◆ **Your objective**
The answer is one number: how many lines in the data below hold "notare".

◆ **Data**
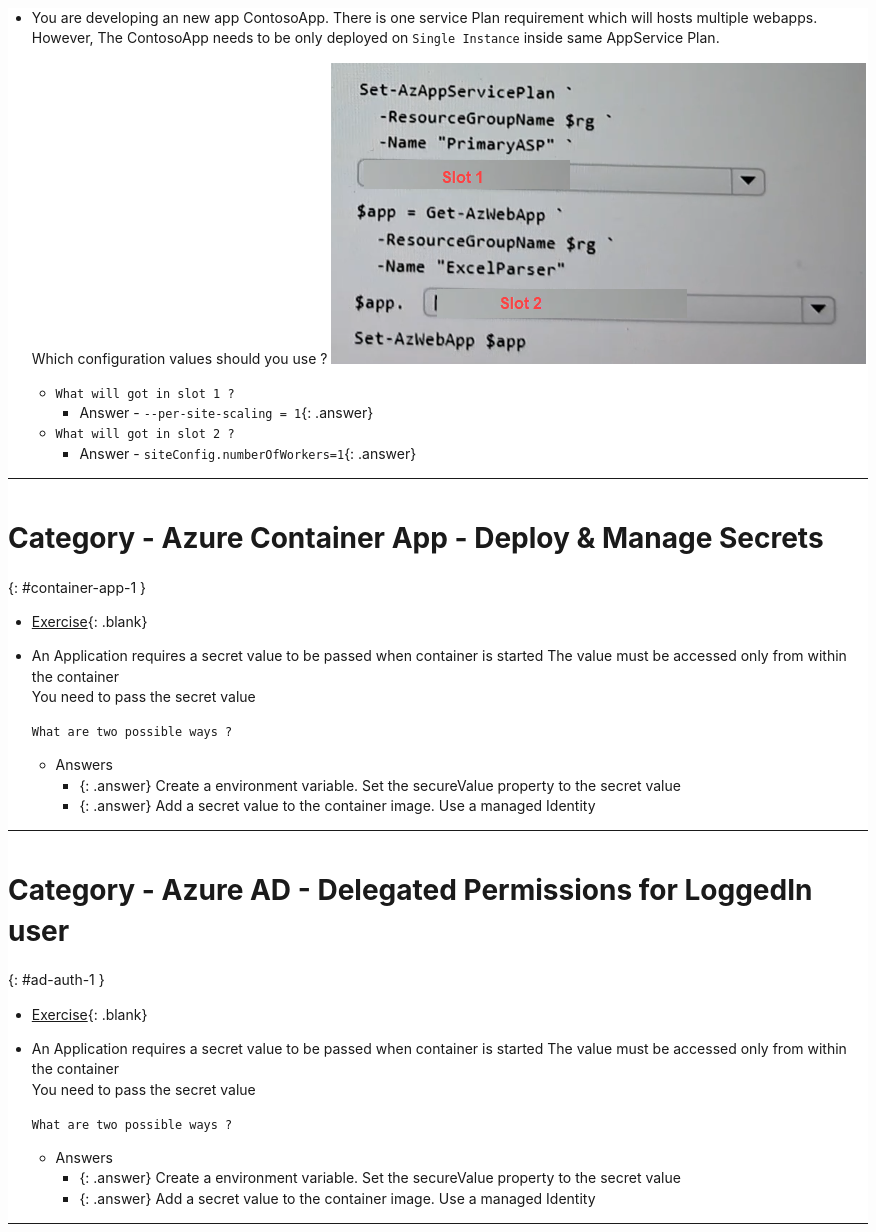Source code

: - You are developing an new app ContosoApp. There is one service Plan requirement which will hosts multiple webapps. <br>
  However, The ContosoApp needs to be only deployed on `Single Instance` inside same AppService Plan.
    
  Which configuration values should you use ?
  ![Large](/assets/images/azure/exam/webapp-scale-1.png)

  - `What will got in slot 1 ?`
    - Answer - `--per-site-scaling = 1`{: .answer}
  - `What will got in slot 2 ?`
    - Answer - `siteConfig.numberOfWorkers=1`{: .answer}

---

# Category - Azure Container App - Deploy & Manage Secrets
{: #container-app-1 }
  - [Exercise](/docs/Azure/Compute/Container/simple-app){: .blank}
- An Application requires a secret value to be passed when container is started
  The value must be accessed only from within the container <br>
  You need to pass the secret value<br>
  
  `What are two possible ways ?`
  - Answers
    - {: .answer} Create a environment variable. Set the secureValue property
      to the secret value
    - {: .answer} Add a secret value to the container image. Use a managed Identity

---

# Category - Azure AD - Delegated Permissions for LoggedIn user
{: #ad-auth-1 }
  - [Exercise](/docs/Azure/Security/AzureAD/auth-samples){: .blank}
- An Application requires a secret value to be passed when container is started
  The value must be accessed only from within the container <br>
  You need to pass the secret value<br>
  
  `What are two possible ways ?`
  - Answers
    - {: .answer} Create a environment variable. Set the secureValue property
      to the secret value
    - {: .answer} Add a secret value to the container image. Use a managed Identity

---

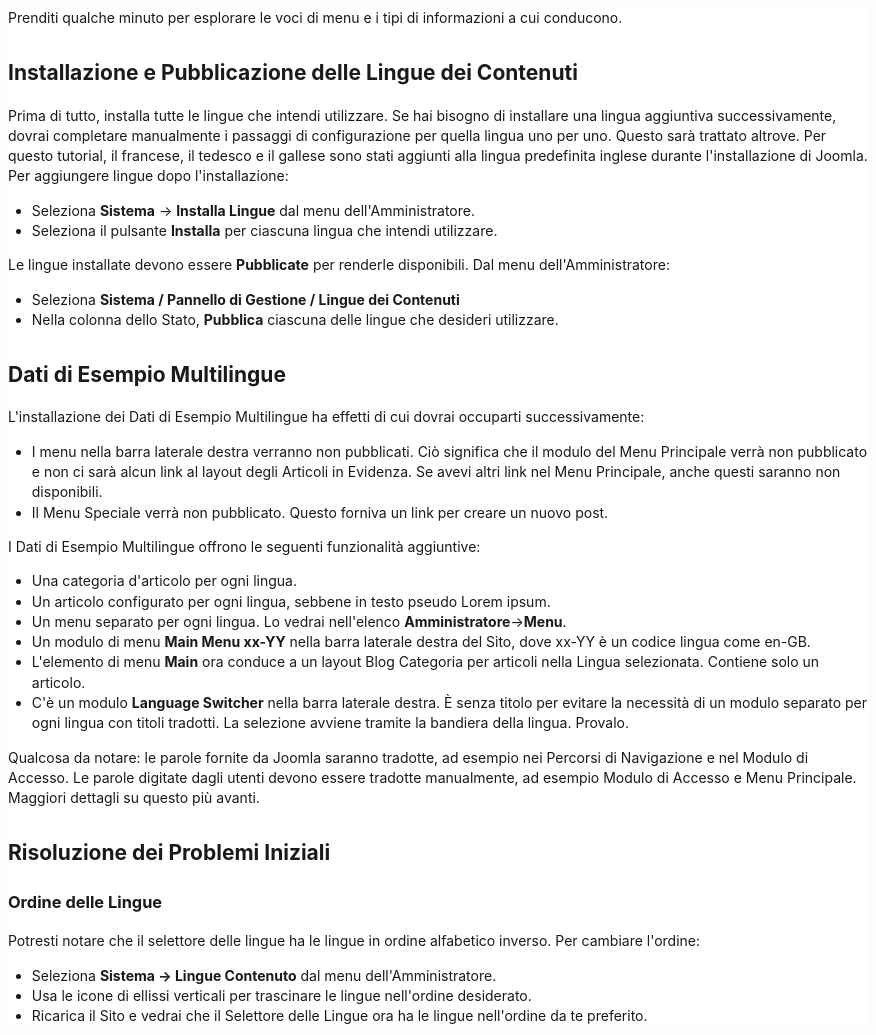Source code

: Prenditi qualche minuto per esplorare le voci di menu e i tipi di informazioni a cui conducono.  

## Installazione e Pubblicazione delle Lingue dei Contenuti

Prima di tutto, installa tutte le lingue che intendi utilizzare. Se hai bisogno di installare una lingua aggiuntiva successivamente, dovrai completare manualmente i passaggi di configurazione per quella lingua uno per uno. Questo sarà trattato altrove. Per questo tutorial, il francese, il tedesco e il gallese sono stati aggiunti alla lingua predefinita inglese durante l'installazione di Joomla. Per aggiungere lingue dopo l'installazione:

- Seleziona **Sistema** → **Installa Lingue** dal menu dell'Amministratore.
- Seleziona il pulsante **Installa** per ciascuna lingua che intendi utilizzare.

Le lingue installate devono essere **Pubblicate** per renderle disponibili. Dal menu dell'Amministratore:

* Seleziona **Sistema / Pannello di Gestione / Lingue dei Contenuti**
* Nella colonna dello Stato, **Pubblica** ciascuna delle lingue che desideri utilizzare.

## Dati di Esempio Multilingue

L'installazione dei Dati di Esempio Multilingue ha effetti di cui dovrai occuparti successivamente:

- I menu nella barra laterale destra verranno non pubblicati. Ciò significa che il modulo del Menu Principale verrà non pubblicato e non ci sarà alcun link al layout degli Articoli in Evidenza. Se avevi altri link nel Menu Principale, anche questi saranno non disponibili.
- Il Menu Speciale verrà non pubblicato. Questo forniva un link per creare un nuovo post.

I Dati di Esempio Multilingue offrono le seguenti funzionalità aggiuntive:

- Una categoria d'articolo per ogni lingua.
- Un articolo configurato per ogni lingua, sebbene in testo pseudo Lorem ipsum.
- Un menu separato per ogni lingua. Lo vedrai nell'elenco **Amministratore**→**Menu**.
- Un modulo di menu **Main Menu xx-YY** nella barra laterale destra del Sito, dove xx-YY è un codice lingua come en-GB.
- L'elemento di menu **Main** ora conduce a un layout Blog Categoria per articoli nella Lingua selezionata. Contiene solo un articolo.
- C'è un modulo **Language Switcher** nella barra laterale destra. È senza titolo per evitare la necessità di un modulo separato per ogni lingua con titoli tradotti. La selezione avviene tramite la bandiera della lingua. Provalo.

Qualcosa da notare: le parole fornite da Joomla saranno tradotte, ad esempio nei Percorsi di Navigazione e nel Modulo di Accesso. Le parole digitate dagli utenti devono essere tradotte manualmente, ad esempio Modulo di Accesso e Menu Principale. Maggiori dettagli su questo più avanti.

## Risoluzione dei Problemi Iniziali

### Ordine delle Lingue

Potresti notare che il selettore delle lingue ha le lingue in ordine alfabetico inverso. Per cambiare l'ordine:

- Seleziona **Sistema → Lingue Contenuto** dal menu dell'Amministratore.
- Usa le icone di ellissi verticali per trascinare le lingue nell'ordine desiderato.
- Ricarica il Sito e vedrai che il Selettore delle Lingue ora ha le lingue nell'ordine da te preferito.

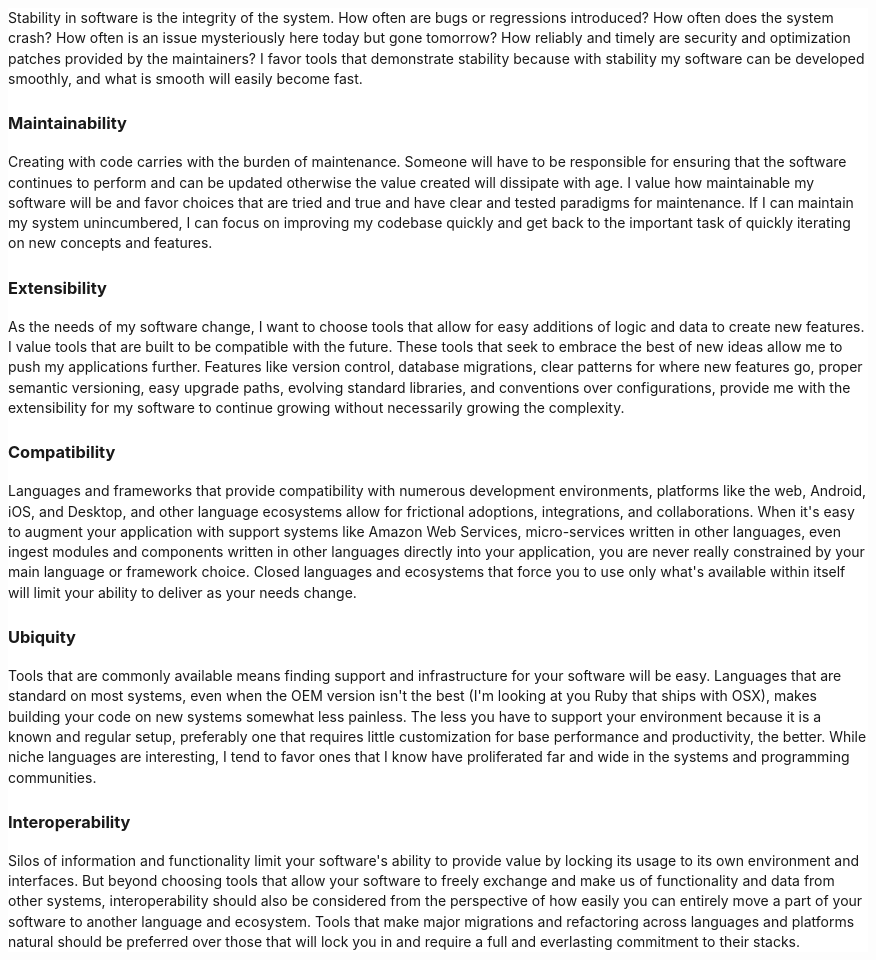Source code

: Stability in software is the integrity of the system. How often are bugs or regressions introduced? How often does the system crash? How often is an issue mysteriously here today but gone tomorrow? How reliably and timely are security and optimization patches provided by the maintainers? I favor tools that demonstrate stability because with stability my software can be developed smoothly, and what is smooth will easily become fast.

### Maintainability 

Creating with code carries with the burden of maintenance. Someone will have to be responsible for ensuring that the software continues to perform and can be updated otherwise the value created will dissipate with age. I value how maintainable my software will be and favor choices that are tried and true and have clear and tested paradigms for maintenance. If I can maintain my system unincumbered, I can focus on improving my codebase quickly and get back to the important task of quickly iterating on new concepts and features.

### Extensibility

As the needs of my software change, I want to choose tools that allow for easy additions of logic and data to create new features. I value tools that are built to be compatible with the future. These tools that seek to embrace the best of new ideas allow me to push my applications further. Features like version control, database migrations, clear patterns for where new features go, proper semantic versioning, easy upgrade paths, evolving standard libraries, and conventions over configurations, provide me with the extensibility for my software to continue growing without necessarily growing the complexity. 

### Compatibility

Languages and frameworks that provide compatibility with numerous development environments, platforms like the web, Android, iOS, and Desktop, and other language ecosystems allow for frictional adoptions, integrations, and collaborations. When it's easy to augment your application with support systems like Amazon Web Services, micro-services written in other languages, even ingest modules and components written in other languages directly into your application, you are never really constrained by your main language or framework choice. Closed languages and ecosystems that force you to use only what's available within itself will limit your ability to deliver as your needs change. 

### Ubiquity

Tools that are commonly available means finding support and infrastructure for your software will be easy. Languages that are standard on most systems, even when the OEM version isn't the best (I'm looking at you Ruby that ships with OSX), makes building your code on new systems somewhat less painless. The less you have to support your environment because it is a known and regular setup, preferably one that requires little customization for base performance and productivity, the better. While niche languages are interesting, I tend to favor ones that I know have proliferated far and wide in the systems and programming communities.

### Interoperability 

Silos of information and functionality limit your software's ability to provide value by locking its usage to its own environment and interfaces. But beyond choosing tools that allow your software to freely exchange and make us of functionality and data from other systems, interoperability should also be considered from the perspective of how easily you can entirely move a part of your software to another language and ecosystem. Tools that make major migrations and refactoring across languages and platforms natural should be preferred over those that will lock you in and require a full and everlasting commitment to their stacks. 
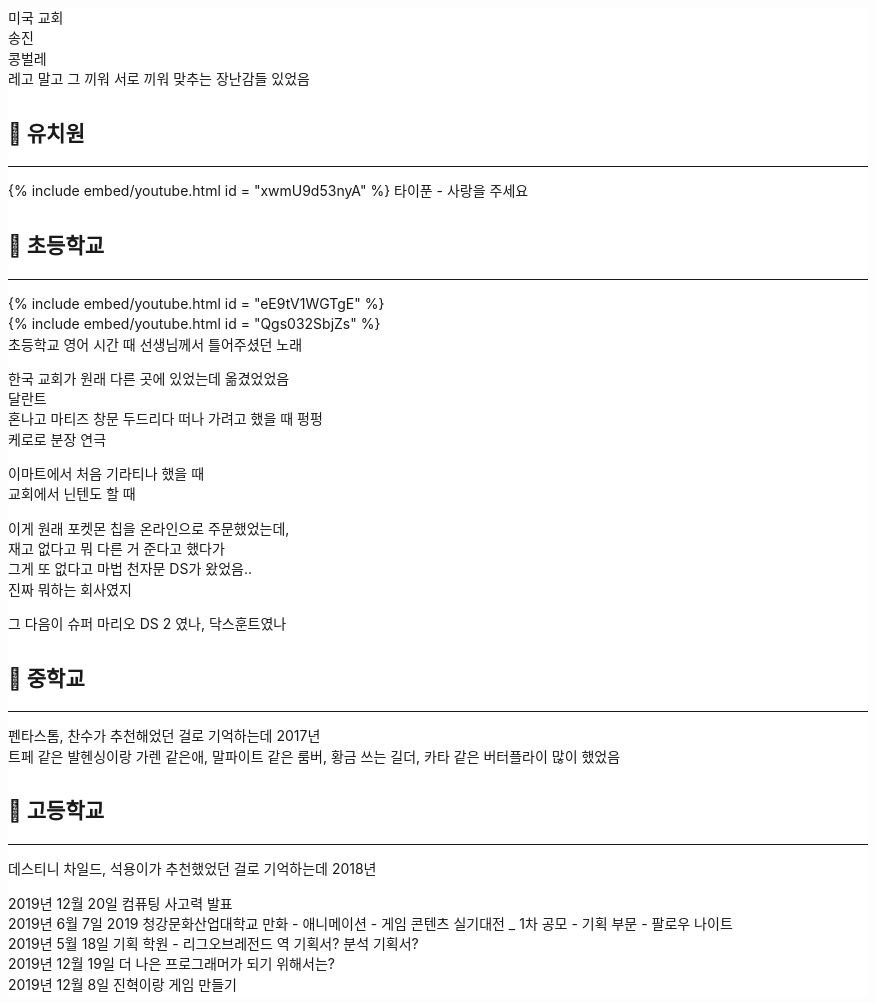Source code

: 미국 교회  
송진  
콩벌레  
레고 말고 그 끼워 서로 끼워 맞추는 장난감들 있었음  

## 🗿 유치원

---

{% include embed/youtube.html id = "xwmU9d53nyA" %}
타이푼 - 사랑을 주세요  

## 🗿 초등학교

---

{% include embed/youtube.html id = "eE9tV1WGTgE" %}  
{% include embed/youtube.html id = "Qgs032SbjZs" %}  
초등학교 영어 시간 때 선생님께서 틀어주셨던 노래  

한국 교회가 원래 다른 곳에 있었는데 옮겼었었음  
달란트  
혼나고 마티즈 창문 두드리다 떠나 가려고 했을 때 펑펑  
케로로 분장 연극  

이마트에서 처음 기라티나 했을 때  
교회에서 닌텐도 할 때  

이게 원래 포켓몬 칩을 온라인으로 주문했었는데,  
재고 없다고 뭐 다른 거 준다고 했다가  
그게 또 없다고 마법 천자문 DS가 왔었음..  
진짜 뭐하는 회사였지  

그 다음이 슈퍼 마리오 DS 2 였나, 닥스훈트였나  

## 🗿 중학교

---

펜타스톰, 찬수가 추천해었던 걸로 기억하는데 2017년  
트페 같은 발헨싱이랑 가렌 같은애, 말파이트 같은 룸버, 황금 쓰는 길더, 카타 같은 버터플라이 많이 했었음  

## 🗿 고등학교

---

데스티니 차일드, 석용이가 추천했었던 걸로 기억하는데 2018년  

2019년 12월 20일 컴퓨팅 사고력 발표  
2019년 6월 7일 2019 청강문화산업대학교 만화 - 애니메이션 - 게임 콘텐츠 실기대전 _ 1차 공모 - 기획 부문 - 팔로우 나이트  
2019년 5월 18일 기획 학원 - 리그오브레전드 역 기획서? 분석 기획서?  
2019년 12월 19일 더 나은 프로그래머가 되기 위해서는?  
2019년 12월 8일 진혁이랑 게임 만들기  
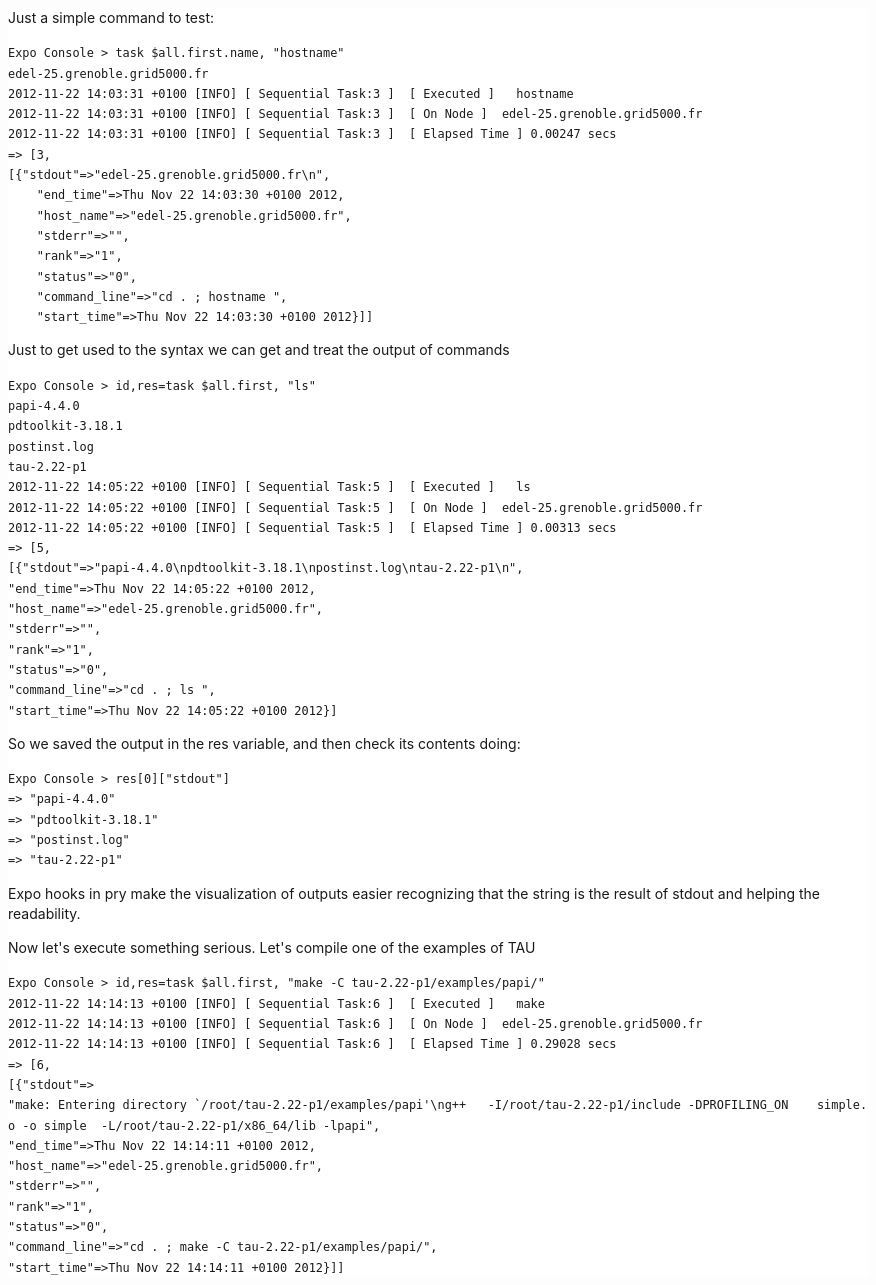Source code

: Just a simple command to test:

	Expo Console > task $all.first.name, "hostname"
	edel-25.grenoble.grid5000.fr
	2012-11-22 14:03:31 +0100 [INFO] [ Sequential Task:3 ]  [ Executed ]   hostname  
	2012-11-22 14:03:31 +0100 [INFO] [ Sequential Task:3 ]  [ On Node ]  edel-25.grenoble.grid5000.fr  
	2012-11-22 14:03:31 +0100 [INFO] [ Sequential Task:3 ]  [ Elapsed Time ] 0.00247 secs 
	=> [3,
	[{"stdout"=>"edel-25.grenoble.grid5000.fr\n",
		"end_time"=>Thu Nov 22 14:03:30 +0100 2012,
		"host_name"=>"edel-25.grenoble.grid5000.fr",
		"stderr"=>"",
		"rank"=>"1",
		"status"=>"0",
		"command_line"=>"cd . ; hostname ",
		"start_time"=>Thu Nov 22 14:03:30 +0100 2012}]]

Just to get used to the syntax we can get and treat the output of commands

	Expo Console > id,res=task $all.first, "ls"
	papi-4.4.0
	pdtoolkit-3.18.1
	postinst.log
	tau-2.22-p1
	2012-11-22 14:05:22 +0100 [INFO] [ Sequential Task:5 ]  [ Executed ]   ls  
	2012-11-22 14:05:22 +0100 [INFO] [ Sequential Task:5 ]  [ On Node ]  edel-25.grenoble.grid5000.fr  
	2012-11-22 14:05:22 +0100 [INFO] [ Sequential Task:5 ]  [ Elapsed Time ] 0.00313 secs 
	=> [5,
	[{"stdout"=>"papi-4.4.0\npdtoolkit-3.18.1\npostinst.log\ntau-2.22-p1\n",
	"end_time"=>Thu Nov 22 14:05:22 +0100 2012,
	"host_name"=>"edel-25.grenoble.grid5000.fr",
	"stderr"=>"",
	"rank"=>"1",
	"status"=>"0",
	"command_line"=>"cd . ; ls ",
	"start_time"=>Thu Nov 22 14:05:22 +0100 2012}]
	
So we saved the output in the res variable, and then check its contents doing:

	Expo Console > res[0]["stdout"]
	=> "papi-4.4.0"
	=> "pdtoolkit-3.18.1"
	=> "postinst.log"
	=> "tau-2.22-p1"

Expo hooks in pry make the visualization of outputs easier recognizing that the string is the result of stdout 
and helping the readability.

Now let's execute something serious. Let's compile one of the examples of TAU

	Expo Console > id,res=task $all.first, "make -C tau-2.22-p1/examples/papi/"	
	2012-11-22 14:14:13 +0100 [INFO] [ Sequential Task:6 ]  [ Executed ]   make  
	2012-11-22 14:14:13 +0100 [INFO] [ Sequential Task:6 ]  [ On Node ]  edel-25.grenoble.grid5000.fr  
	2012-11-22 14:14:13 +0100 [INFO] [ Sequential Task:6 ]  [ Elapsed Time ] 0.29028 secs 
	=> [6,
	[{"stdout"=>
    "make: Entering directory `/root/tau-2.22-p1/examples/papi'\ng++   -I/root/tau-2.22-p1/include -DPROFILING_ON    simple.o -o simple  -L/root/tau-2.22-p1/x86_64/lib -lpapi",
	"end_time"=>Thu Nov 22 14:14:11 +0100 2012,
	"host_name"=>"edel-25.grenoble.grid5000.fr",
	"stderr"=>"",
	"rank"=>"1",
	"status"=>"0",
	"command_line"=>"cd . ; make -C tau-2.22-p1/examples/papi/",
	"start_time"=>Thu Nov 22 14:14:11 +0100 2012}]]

◆ **Solved exercise**
2